(Extracted data entries)

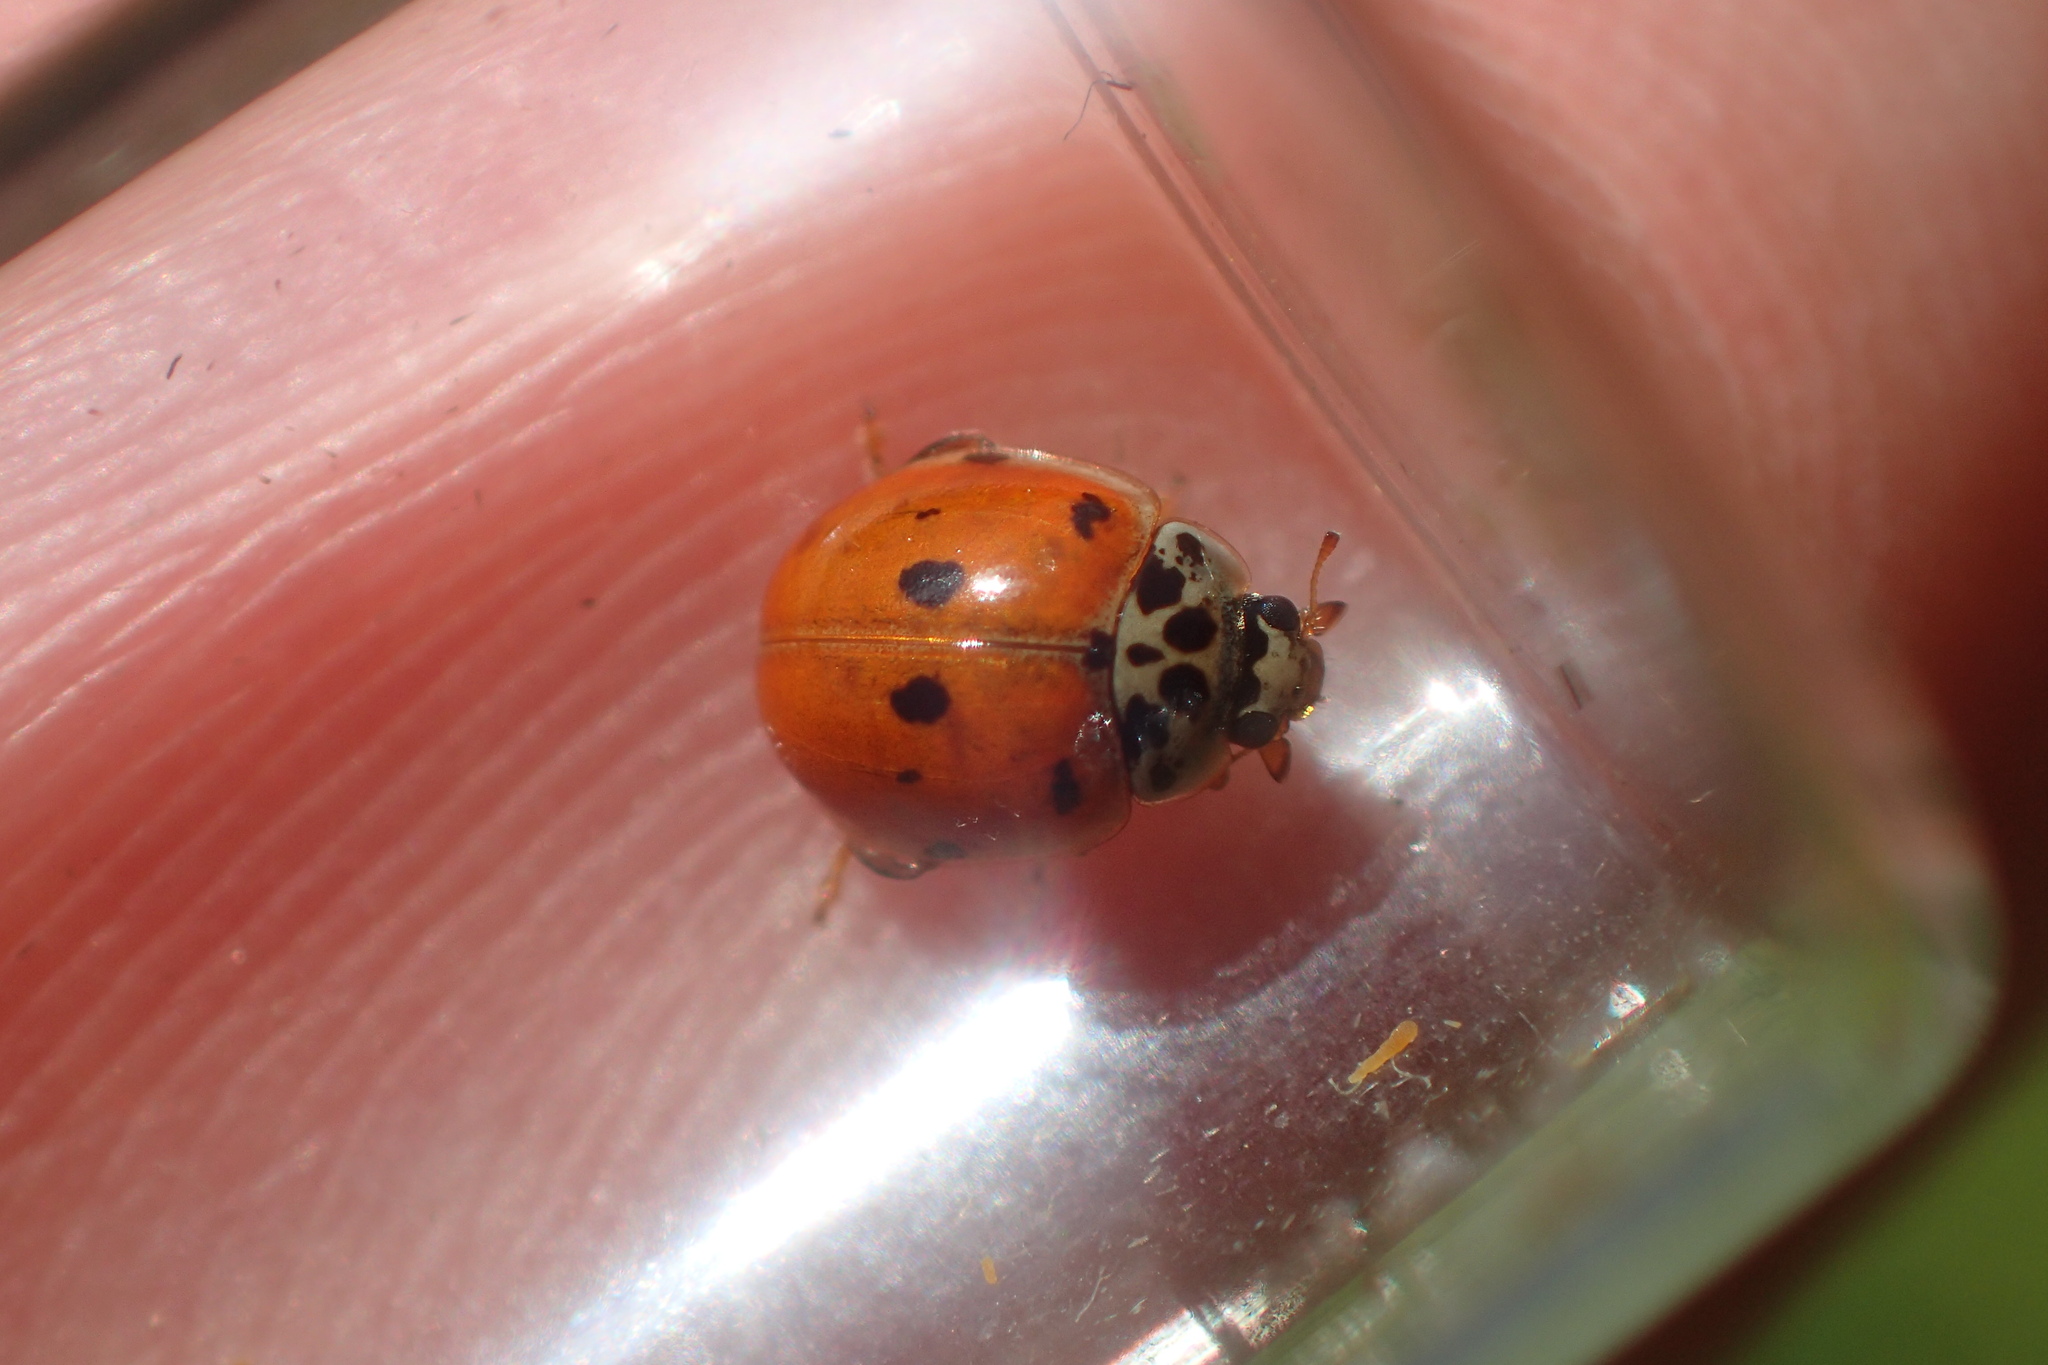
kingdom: Animalia
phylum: Arthropoda
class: Insecta
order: Coleoptera
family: Coccinellidae
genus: Adalia
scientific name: Adalia decempunctata
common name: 10-spot ladybird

# Exercise description:
Please repeat the lines above word for word, leaving out the pictures.

# Answer to this task:
kingdom: Animalia
phylum: Arthropoda
class: Insecta
order: Coleoptera
family: Coccinellidae
genus: Adalia
scientific name: Adalia decempunctata
common name: 10-spot ladybird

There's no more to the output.